── Dataset extract
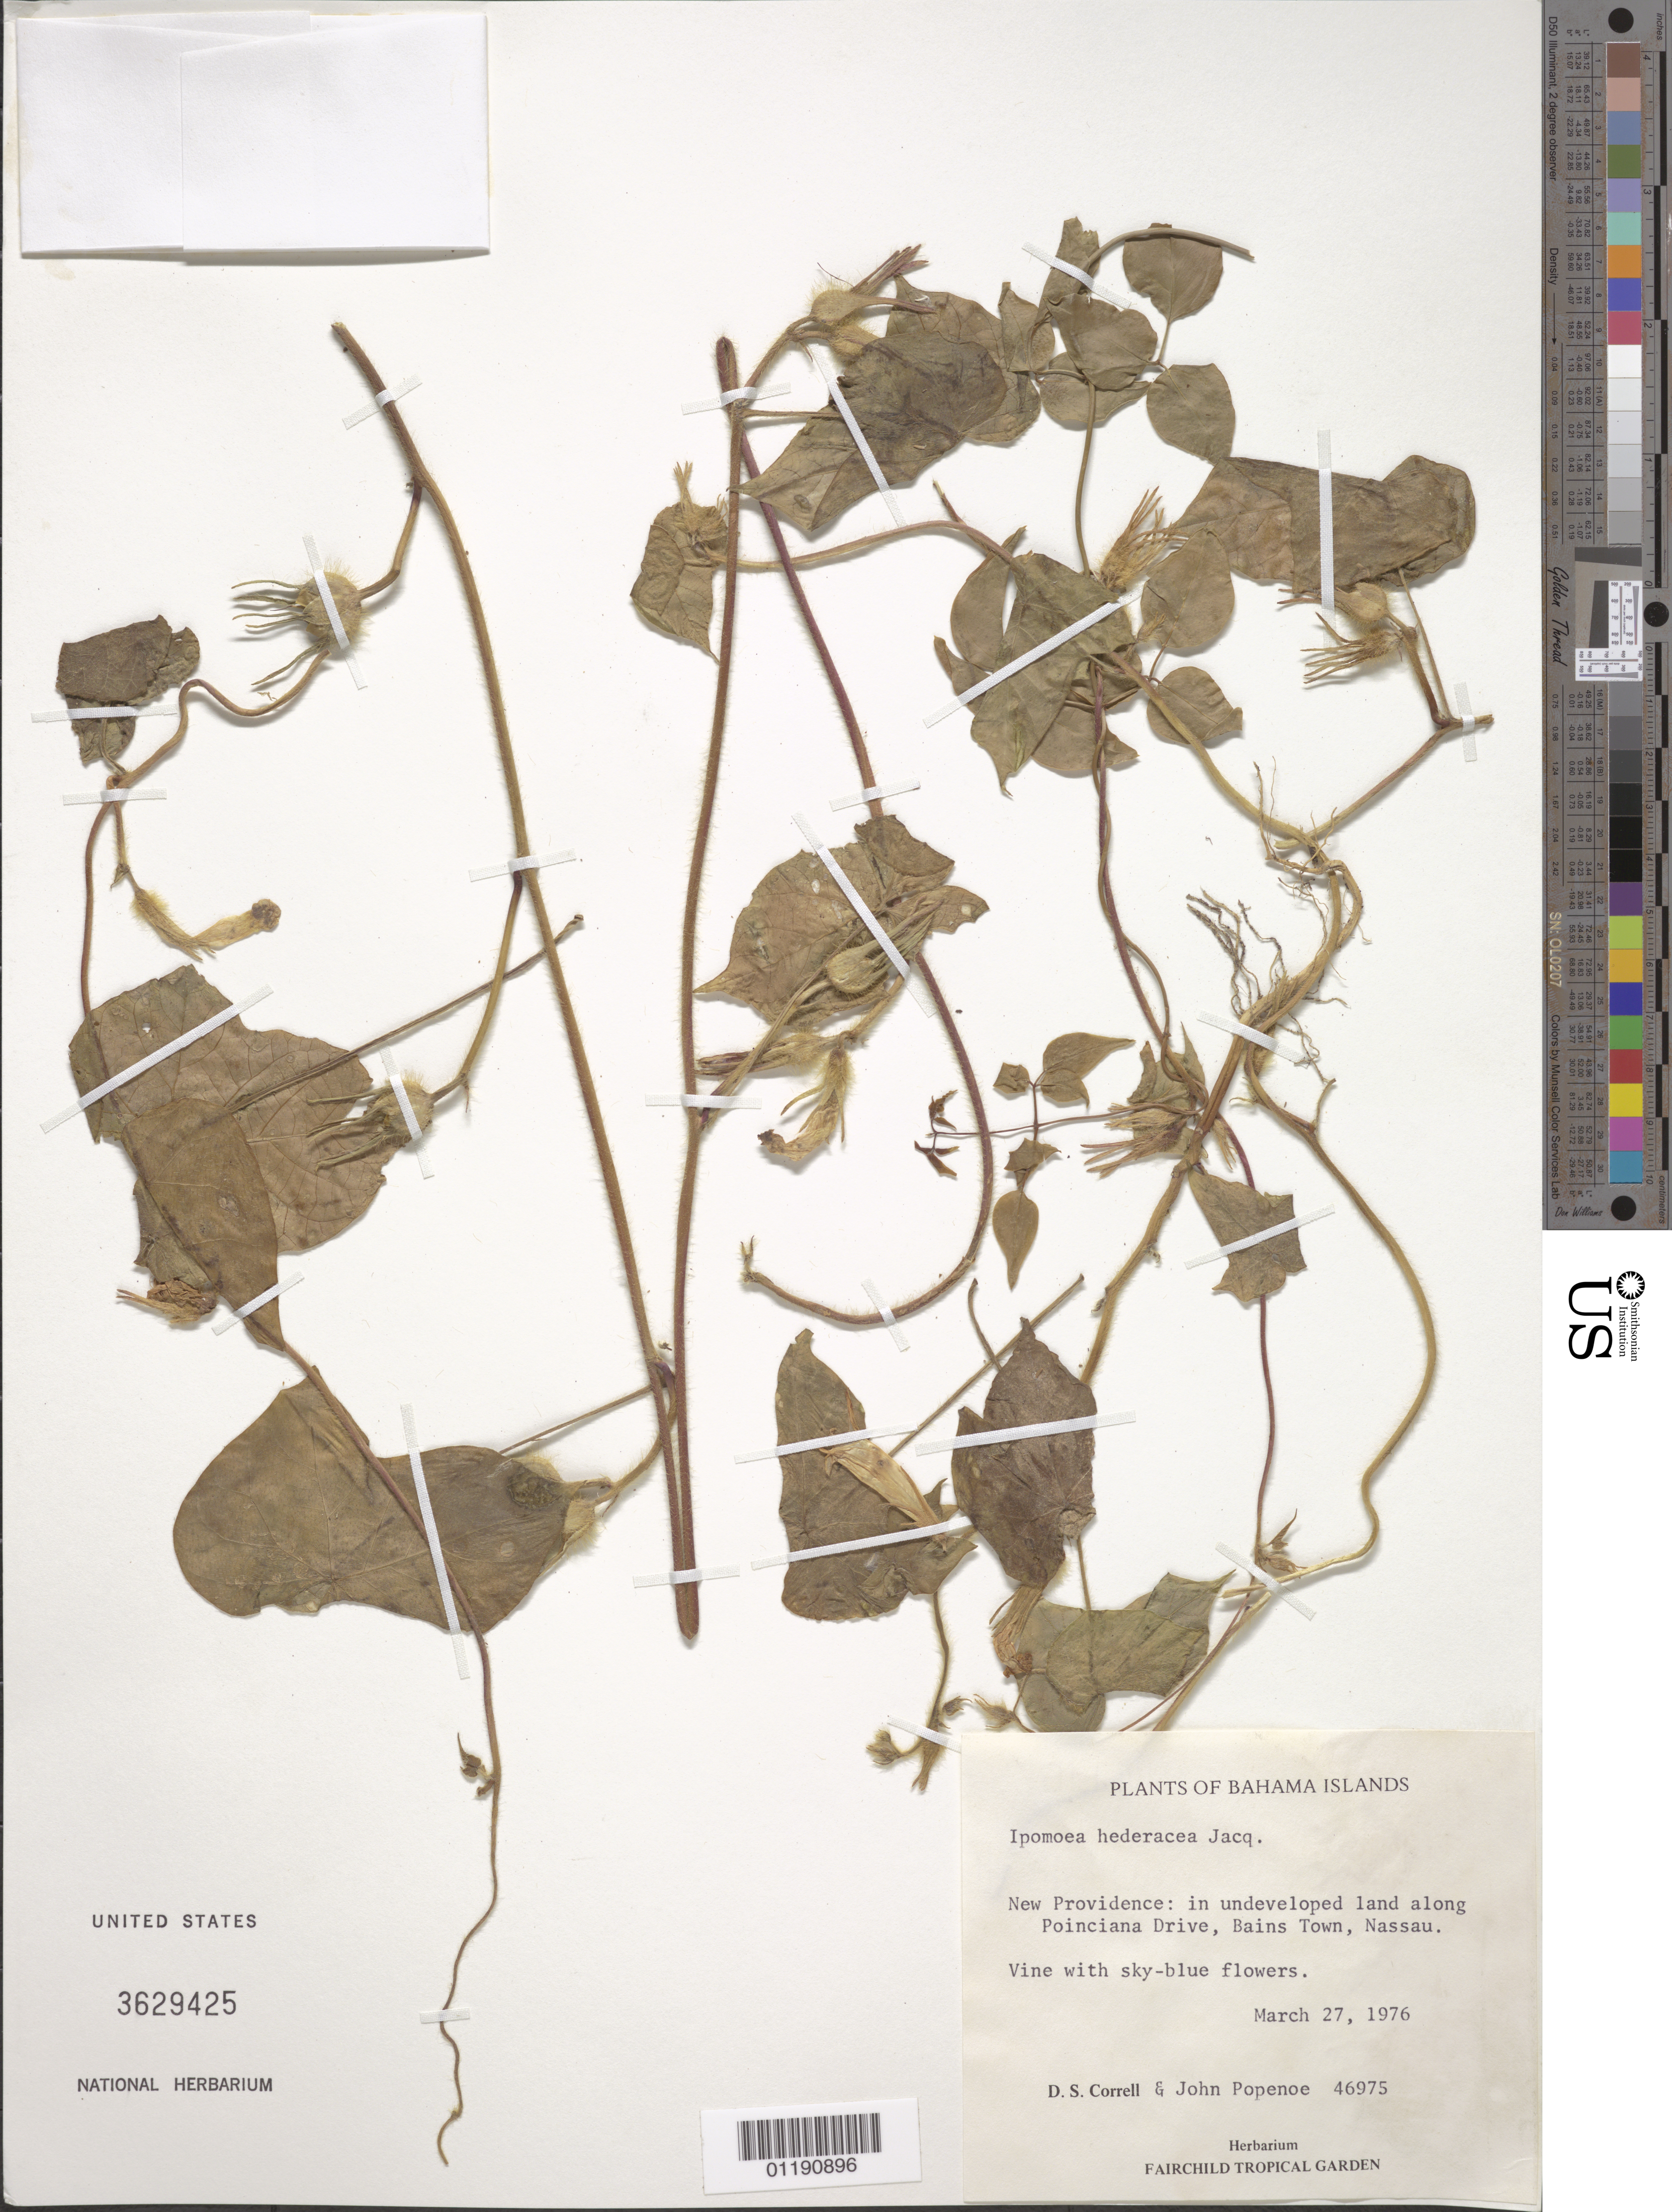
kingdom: Plantae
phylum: Tracheophyta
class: Magnoliopsida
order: Solanales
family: Convolvulaceae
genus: Ipomoea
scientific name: Ipomoea hederacea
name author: Jacq.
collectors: D. S. Correll & J. Popenoe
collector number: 46975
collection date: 1976-03-27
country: Bahamas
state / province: New Providence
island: New Providence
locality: New Providence: in undeveloped land along Poinciana Drive, Bains Town, Nassau.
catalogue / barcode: US 3629425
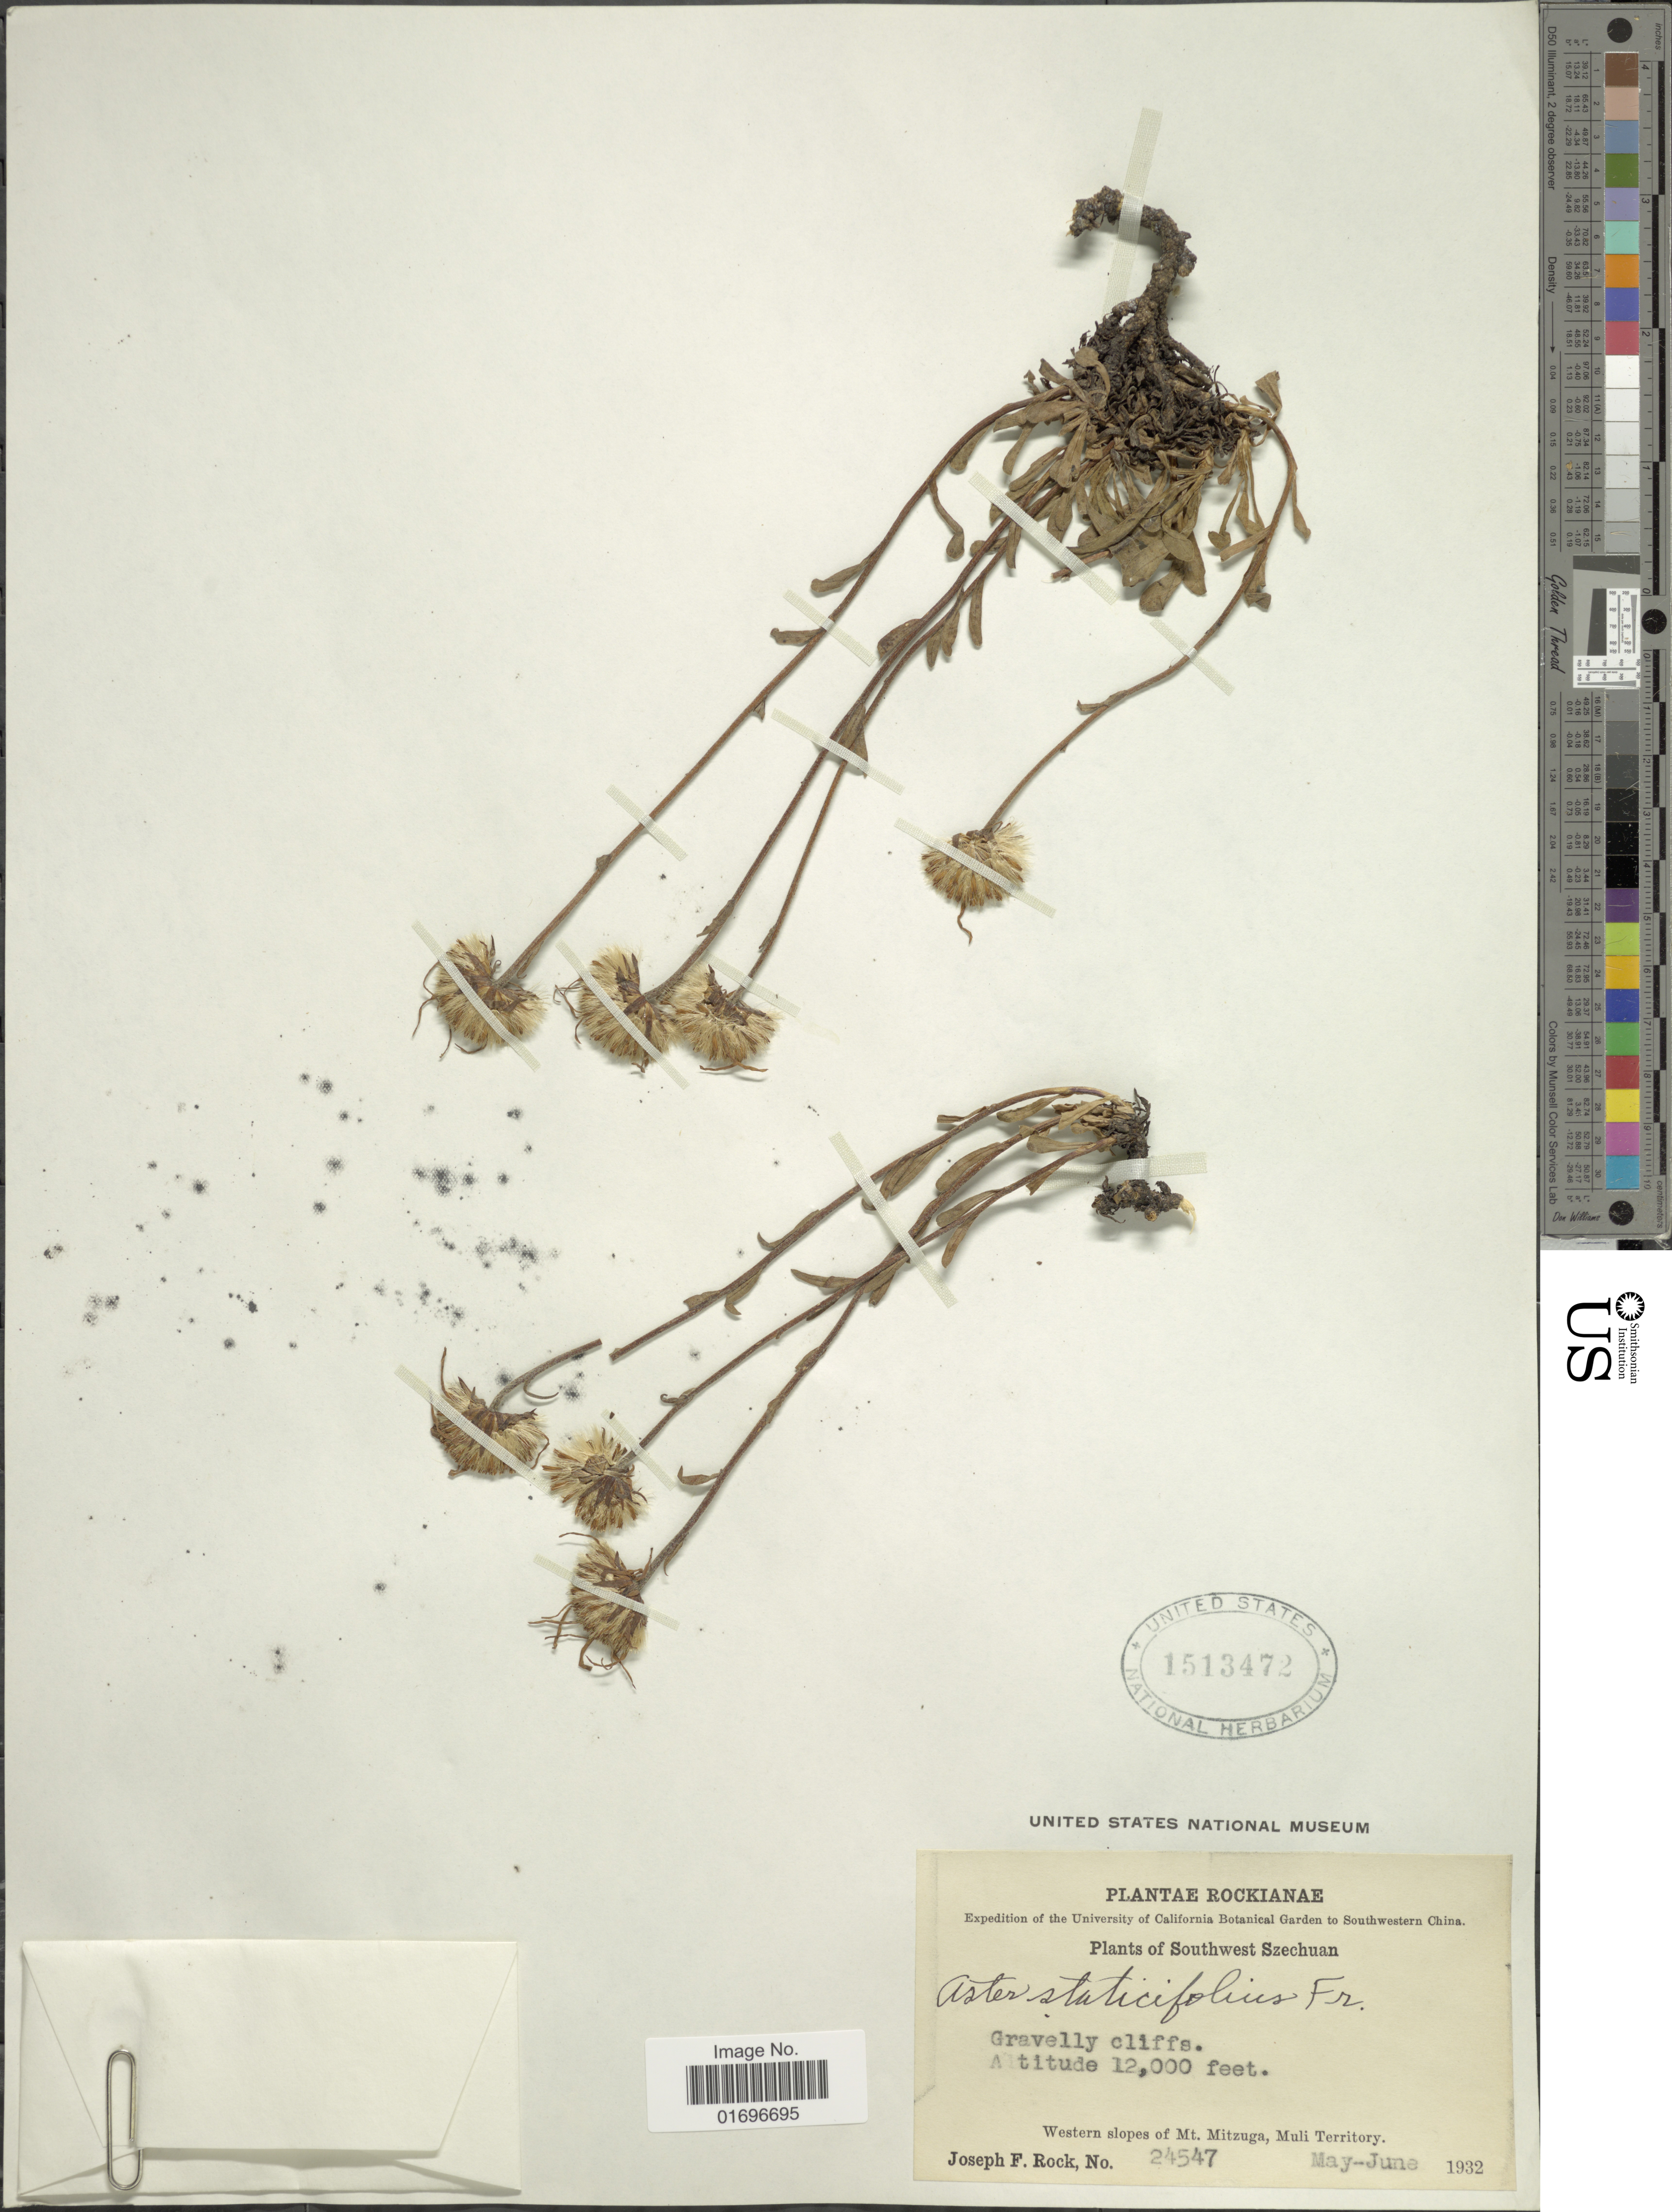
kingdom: Plantae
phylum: Tracheophyta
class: Magnoliopsida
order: Asterales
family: Asteraceae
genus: Aster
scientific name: Aster staticifolius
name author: Franch.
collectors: J. F. Rock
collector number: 24547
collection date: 1932-05/1932-06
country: China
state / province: Sichuan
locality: Rockianae. Southwestern China. Southwest Szechuan. Western slopes of Mt. Mitzuga, Muli Territory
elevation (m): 3658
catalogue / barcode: US 1513472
────
> Task goal
Please return the lines of the records unchanged, starting at the line that contains "country: China" and ending at the last line of the records.

> Exercise answer
country: China
state / province: Sichuan
locality: Rockianae. Southwestern China. Southwest Szechuan. Western slopes of Mt. Mitzuga, Muli Territory
elevation (m): 3658
catalogue / barcode: US 1513472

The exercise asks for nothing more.